Since then, The Weinstein Company’s “For Your Consideration” page has been updated — not to include The Immigrant, mind you, but Keep On Keepin’ On, which was shortlisted for Best Documentary last week. And late last week, they announced a new Best Actress push… for Jessica Chastain (already being pushed as a Best Supporting Actress nominee, for A Most Violent Year and Interstellar), for The Disappearance of Eleanor Rigby, a low-grossing September release whose critical conversation mostly concerned the odd choice to edit it down, from two well-received festival films into one — and who made that choice.
If you understand that story, you can start to understand why the Weinsteins seem bent on aggressively avoiding possible award recognition. You see, Eleanor Rigby’s first-time director, Ned Benson, was presumably open to editing notes from his distributor (he took pains to insist the re-edit was his idea, but c’mon, who’re we kidding). The Immigrant and Snowpiercer, on the other hand, were the subjects of already legendary battles between their director and Harvey Weinstein, nicknamed “Harvey Scissorhands” for his decades-long habit of slicing up potentially challenging films for wider consumption. He demanded 20 minutes of cuts to Snowpiercer; when director Bong refused, Snowpiercer was downgraded from a wide Weinstein Company release to a limited, VOD-targeted one via side company Radius-TWC (and against all odds, become a surprise success).

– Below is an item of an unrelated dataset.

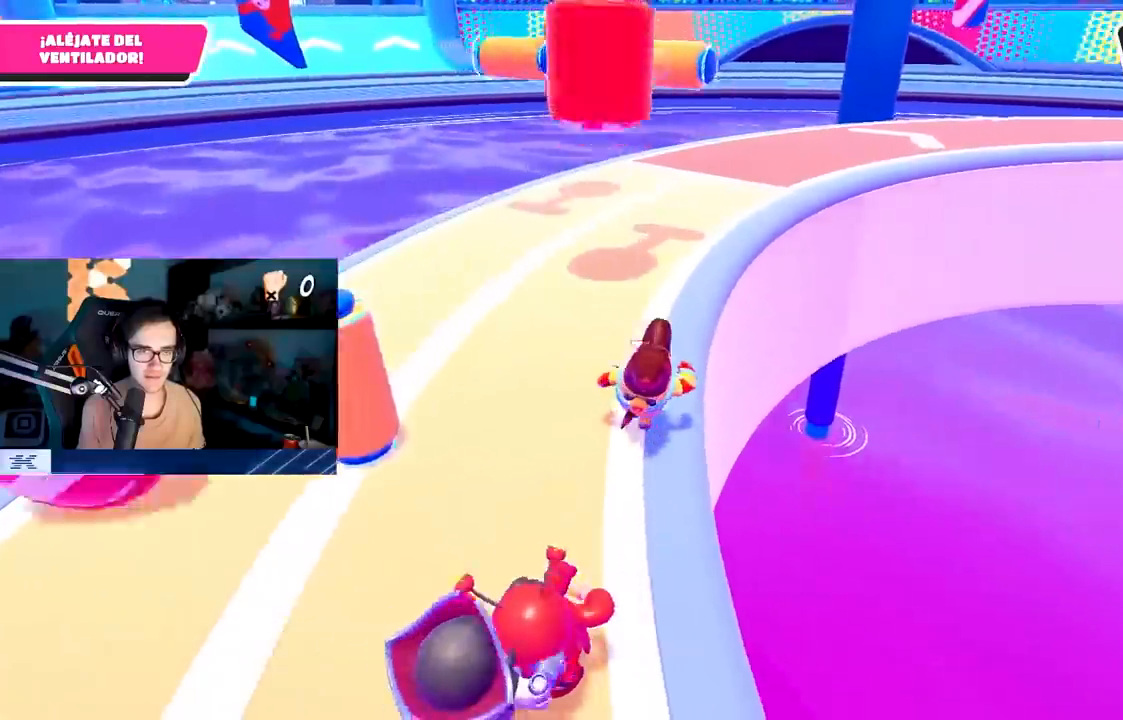
{"buttons": [], "left_stick": "up", "right_stick": "center", "events": []}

The Immigrant’s battle was less publicized; of Mr. Weinstein, Immigrant director James Gray has said only kind words publicly, while carefully noting, “I am eternally grateful to the people who have seen the film and responded to it. They’ve made their affection for the movie known and that has helped the cause tremendously.” According to Variety, The Immigrant was actually ready for 2012’s Toronto Film Festival, but the company “insisted on holding it until Cannes, with Harvey Weinstein hoping he might convince the director to change the ending.” (For the record, the ending is perhaps the film’s most powerful sequence, where the entire picture comes together to become something indescribably moving, so of course that’s what Weinstein wanted to change.) When Gray refused to make that change — or, rumor has it, other cuts per Weinstein’s suggestion — the company shelved the film for a year, sitting out 2013’s Oscar season and finally releasing it to only four US theaters in May, without even a trailer on their website. Less than two months later, it appeared without warning or explanation on Netflix Instant.

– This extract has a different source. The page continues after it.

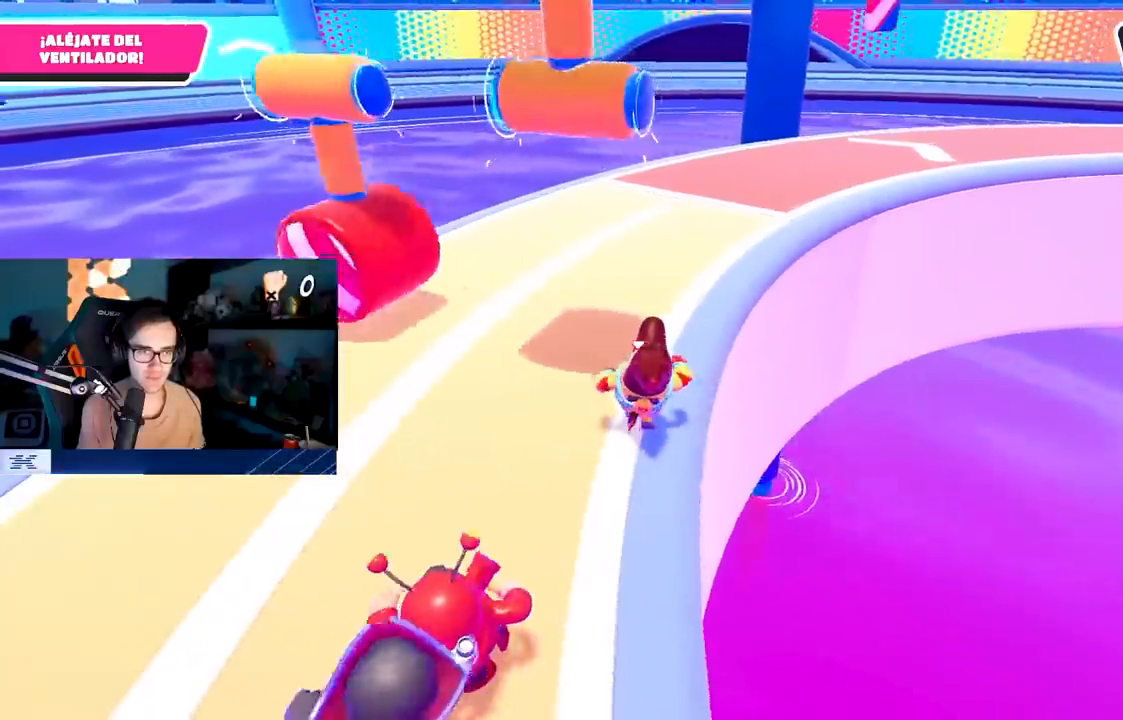
{"buttons": [], "left_stick": "up", "right_stick": "center", "events": []}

We’ve reached out to the Weinstein Company, on multiple occasions, for comments on both The Immigrant’s weird move to Netflix (it was still playing in some theaters when it appeared there) and its current absence from their Oscar campaign; they have not responded to our requests. And to be fair, perhaps the motive is purely financial — if The Immigrant is already on Netflix Instant, then there’s no real financial incentive to offset the cost of an Oscar campaign (though it could affect future DVD and Blu-ray sales, were there any plans to release it in those formats). But Snowpiercer is still selling, on disc and on demand, and while it’s certainly a long-shot for major categories — the Academy typically doesn’t go for darker genre fare — nominations in technical categories aren’t out of the question. (Its odds don’t seem any longer than St. Vincent’s.)

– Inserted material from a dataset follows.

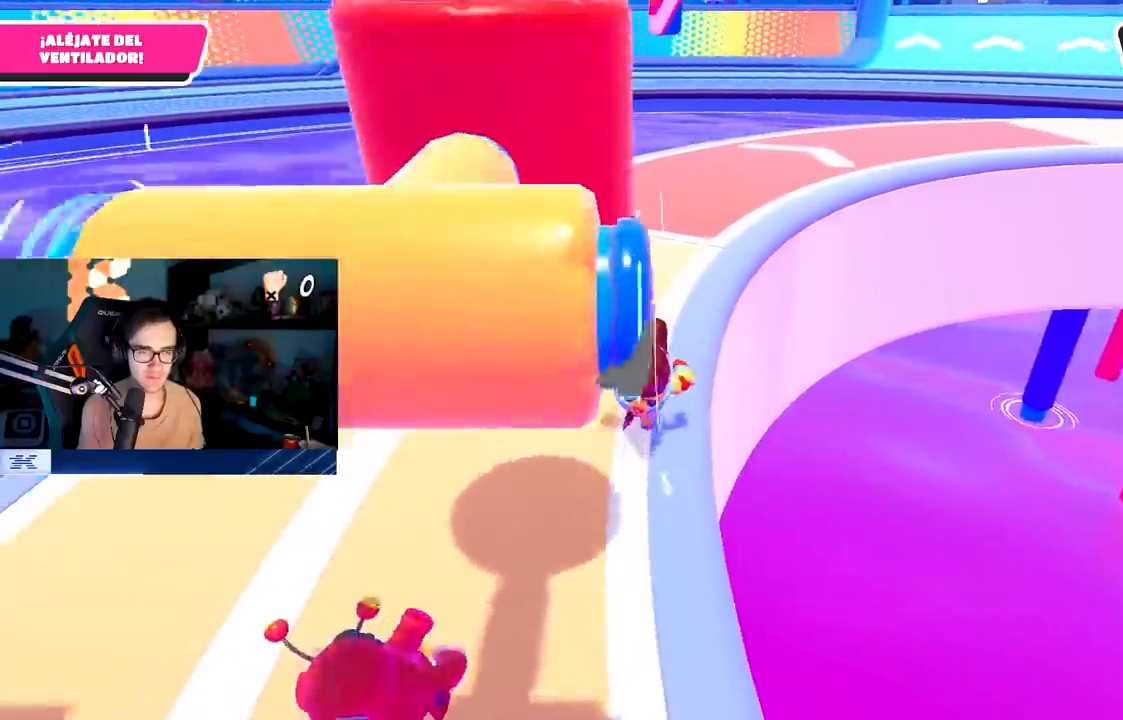
{"buttons": [], "left_stick": "up", "right_stick": "center", "events": []}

And though Joe Moviegoer may not respond to its deliberate pace and throwback quality, The Immigrant seems like the kind of movie that could kill at the Oscars — and the kind of challenging, high-art picture that they’re supposed to champion. There are opportunities here, not only for Cotillard’s justly awarded performance and Khondji’s cinematography, but for the film’s gorgeous costumes and sets (to say nothing of Gray’s impeccable direction and script). But these are films that ignored King Harvey’s directives, and that’s apparently unacceptable — particularly when their critical reception indicates the filmmakers, not Weinstein, were right about them. “[T]he movies win the Oscars, not the campaigns,” he said in 2012. “It’s the filmmakers that win, not me.” True enough. But it’s hard for the movies to win when someone like Mr. Weinstein is standing in their way.
UPDATE 12/9: At some point after this article’s publication on 12/8, The Immigrant was quietly added to the Weinstein Company’s For Your Consideration page. Yesterday afternoon, a TWC representative finally responded to our request for comment, though we are still awaiting that comment.